Apprentice star Lord Sugar has expressed his gratitude to police after they snared the man who sent the billionaire tycoon abusive and threatening antisemitic letters.
The Jewish business magnate thanked officers for “helping to shine a light” on the fact that such offensive behaviour was not acceptable.
The reality TV host also revealed his initial reluctance in contacting police about the hate mail because they “have enough on their plates dealing with serious crimes”.
He was speaking after 70-year-old Patrick Gomes was found guilty in his absence at Chelmsford Crown Court, of religiously-aggravated harassment, putting those targeted in fear of violence.
After failing to appear at court on Wednesday, a warrant was issued for his arrest and he was detained the following day and remanded in custody to await sentencing later this month.
Lord Sugar said: “I would like to pass on my sincere gratitude to the police for their assistance in this case.
“I have to be honest, I was reluctant to pass this matter on to the police as they are already stretched and have enough on their plates dealing with serious crimes.
“I would like to thank them sincerely for helping to shine a light on the fact that this type of behaviour is simply not acceptable and that racism or any form of discrimination is simply not acceptable.”
Investigating officer PC Marc Arnold said: “Nobody should ever be subjected to this level of abuse or fear physical violence because of their faith.
“I’m really pleased that justice has been rightly served.
“There is simply no excuse for any hate crime and if this happens to you or you witness this type of behaviour, please tell us – we will not tolerate racism or discrimination of any kind and neither should you.”
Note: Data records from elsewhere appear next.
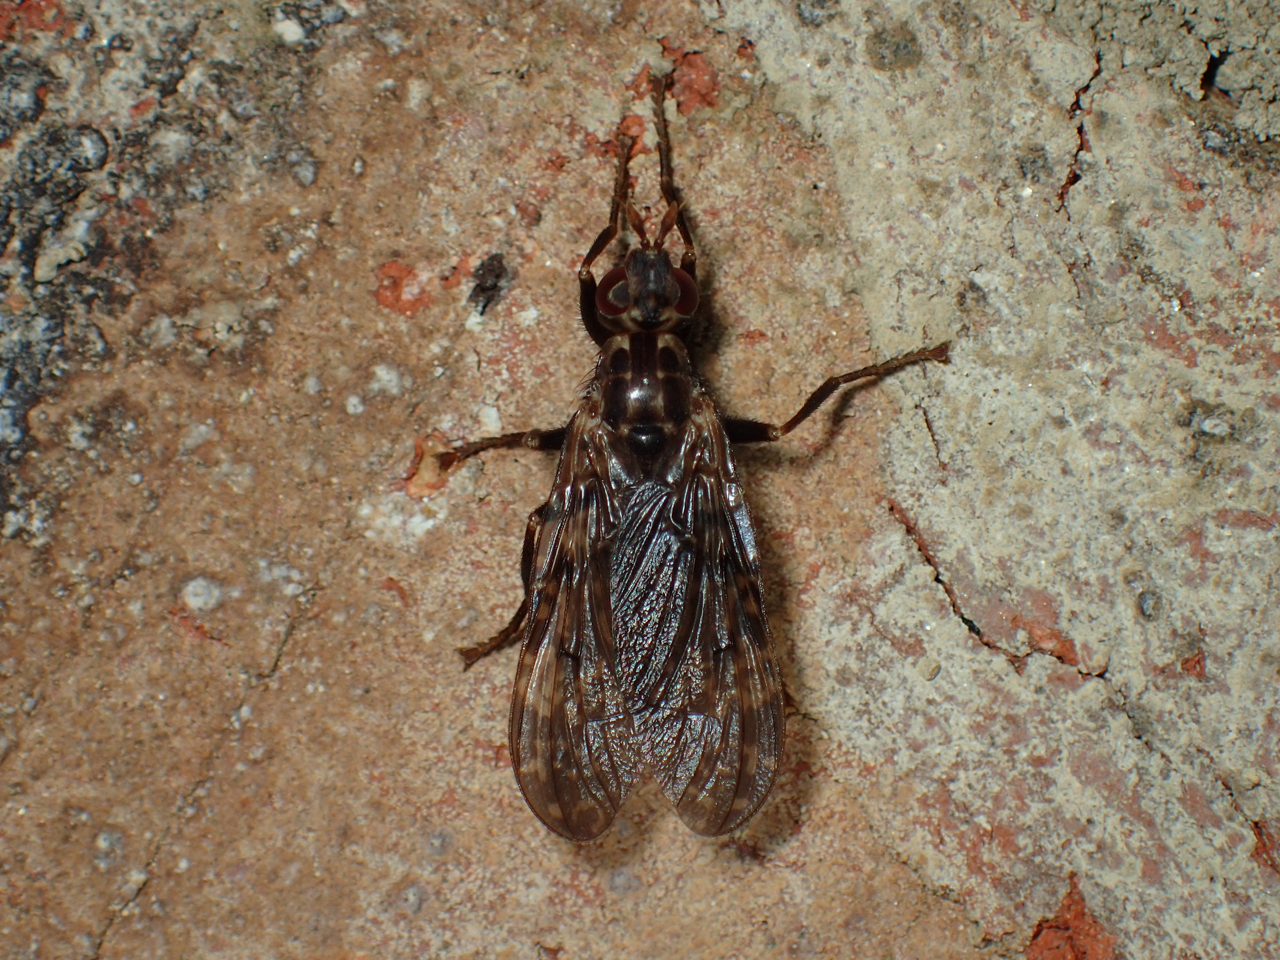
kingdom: Animalia
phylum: Arthropoda
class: Insecta
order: Diptera
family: Pyrgotidae
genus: Pyrgota
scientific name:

Gomes sent three letters to one of Lord Sugar’s business premises in Loughton, Essex, between October and December 2018.
Each letter, addressed directly to the entrepreneur, included abusive, threatening and offensive language.
They were all described as being “deeply derogatory” towards the Jewish faith.
Gomes was arrested in March this year at his home in Lyttelton Road, Leyton, after his DNA and fingerprints were found on one of the letters.
At the property, officers found the address the correspondence had been sent to listed in his contact book.
They also discovered additional letters written by Gomes, all of which were discriminatory in nature.
Gomes had denied his involvement throughout the investigation.